In July 2017 it was announced that Adobe would terminate support for its Flash Player software by December 31st, 2020. Across the Internet people view it as the end of an era, the last bastion of “that wild old Internet, before everything was monetized.” I kind of understand the feeling, in that I understand that there’s a nostalgia surrounding Adobe’s Flash Player and the software made upon it. Many long-running independent game developers got their start on Flash Player, and many of them even developed into the most influential voices in the independent videogame scene. Alien Hominid, Binding of Isaac, Hatoful Boyfriend, Realm of the Mad God, and so many more got their start as Flash projects.

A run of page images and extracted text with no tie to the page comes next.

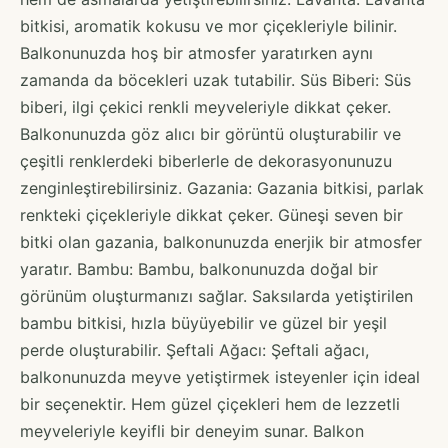
bitkisi, aromatik kokusu ve mor çiçekleriyle bilinir.
Balkonunuzda hoş bir atmosfer yaratırken aynı
zamanda da böcekleri uzak tutabilir. Süs Biberi: Süs
biberi, ilgi çekici renkli meyveleriyle dikkat çeker.
Balkonunuzda göz alıcı bir görüntü oluşturabilir ve
çeşitli renklerdeki biberlerle de dekorasyonunuzu
zenginleştirebilirsiniz. Gazania: Gazania bitkisi, parlak
renkteki çiçekleriyle dikkat çeker. Güneşi seven bir
bitki olan gazania, balkonunuzda enerjik bir atmosfer
yaratır. Bambu: Bambu, balkonunuzda doğal bir
görünüm oluşturmanızı sağlar. Saksılarda yetiştirilen
bambu bitkisi, hızla büyüyebilir ve güzel bir yeşil
perde oluşturabilir. Şeftali Ağacı: Şeftali ağacı,
balkonunuzda meyve yetiştirmek isteyenler için ideal
bir seçenektir. Hem güzel çiçekleri hem de lezzetli
meyveleriyle keyifli bir deneyim sunar. Balkon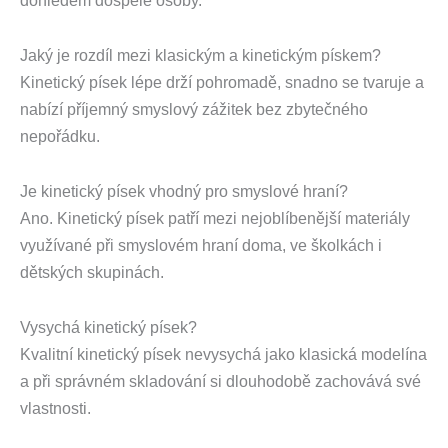
dohledem dospělé osoby.
Jaký je rozdíl mezi klasickým a kinetickým pískem?
Kinetický písek lépe drží pohromadě, snadno se tvaruje a
nabízí příjemný smyslový zážitek bez zbytečného
nepořádku.
Je kinetický písek vhodný pro smyslové hraní?
Ano. Kinetický písek patří mezi nejoblíbenější materiály
využívané při smyslovém hraní doma, ve školkách i
dětských skupinách.
Vysychá kinetický písek?
Kvalitní kinetický písek nevysychá jako klasická modelína
a při správném skladování si dlouhodobě zachovává své
vlastnosti.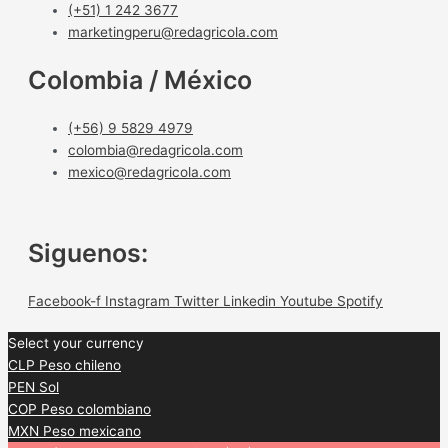
(+51) 1 242 3677
marketingperu@redagricola.com
Colombia / México
(+56) 9 5829 4979
colombia@redagricola.com
mexico@redagricola.com
Siguenos:
Facebook-f
Instagram
Twitter
Linkedin
Youtube
Spotify
Select your currency
CLP
Peso chileno
PEN
Sol
COP
Peso colombiano
MXN
Peso mexicano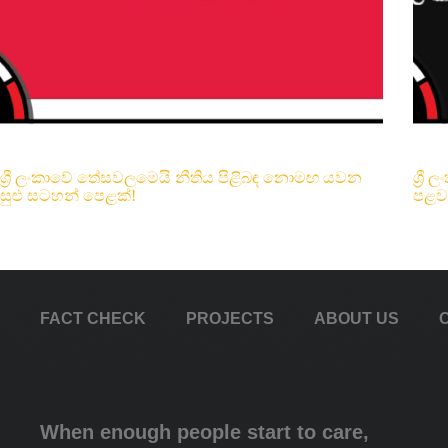
ශ්‍රී ලංකාවේ තේසවලමෙයි නීතිය පිළිබඳ නොමඟ යවන
ශ්‍ර
සුළු සටහන් පෙළක්!
පළව
FACT CHECK
PROJECTS
ABOUT US
When enough people start to care,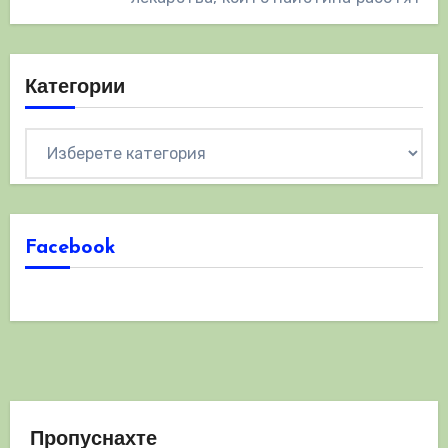
Категории
Категории
Facebook
Пропуснахте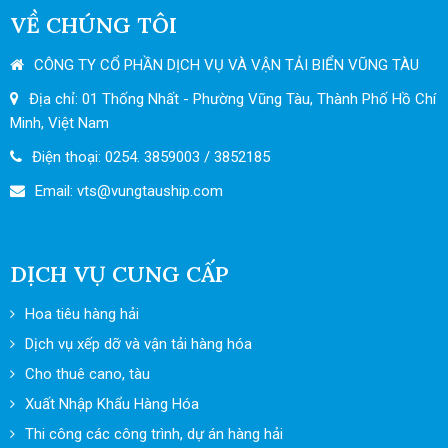
VỀ CHÚNG TÔI
CÔNG TY CỔ PHẦN DỊCH VỤ VÀ VẬN TẢI BIỂN VŨNG TÀU
Địa chỉ: 01 Thống Nhất - Phường Vũng Tàu, Thành Phố Hồ Chí
Minh, Việt Nam
Điện thoại: 0254. 3859003 / 3852185
Email: vts
@vungtauship.com
DỊCH VỤ CUNG CẤP
Hoa tiêu hàng hải
Dịch vụ xếp dỡ và vận tải hàng hóa
Cho thuê cano, tàu
Xuất Nhập Khẩu Hàng Hóa
Thi công các công trình, dự án hàng hải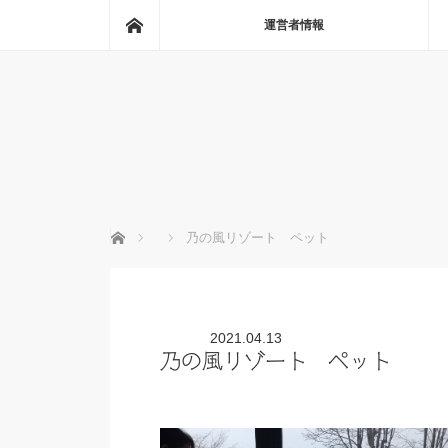
ホーム
運営者情報
ホーム
乃の風リゾート ペット
2021.04.13
乃の風リゾート ペット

Interactive media had such a powerful home on Flash for so many years. Before moving everything to YouTube, Homestuck‘s animation was done in Flash, and infamously crashed Newgrounds one time. Prominent personalities in videogame culture got their start making short movies in Flash, and all of those funny videogame parody videogames too! For those of us within the videogame-consuming culture at the time it felt like Flash was very much a cornerstone of our demographic. It’s wild to feel all of that fall by the wayside so soon.
Flash wasn’t all games.
It certainly feels like the end of an era, like how cowboys must have felt when the West got “civilized” and the stench of society came through. It certainly is the end of an era of nostalgia, but Flash was never this messy-but-free platform people are remembering it as. We must remember that Adobe Flash Player was, first and foremost, proprietary software. Adobe’s always held the keys to the kingdom, as they say, and it seems like they were late to realize just how valuable an asset Flash was. It had always been monetized, if not reliant upon end users purchasing it for development purposes then for the reason that it was essential for every browser to support it for years to come.
Indie development tools have become more widely available since Flash came out.
Nostalgia is great—it’s nice to remember that simple time back in the day when you and your friends sat around in your school library playing Alien Hominid and watching funny videos on NewGrounds. But let’s take off the rose-tinted glasses and also remember the nightmare of navigating pop-ups, the first bits of ransomware to emerge through unregulated Flash-based ads, and all of those shovelware ripoff games that emerged as well. Every platform has its challenges, but let’s not kid ourselves: Flash’s demise is tragic, but it’s a cautionary tale and one that I think we’ve learned from as a culture. Do not give a corporate entity as notorious for mistreating its consumers as Adobe the ability to destroy your favorite media libraries at a whim. Honestly, it could be worse: Adobe could decide to lock Flash behind a subscription service and render your browser unusable until you paid.
Pictured: Living long enough to become the villain.
Flash is dead, has been losing relevance for almost a decade at least, and we’re finally ready to see it go. We’ve seen free games, romhacks, and mods rise and fall throughout Flash’s lifespan that did not require the platform to even exist. People made funny cartoons without Flash and will continue to do so. We’re certainly seeing a lot of these things getting sold, but I don’t think it’s bad that creatives get paid for what they’ve worked on. The independent game scene is very important, and while Flash helped foster that, we really don’t need it anymore. Development tools have been made widely available, and communities meant to highlight independent developers have been created. It’s sad to see what feels like a cultural milestone go, but Flash has outlived its usefulness. Let’s look to the future.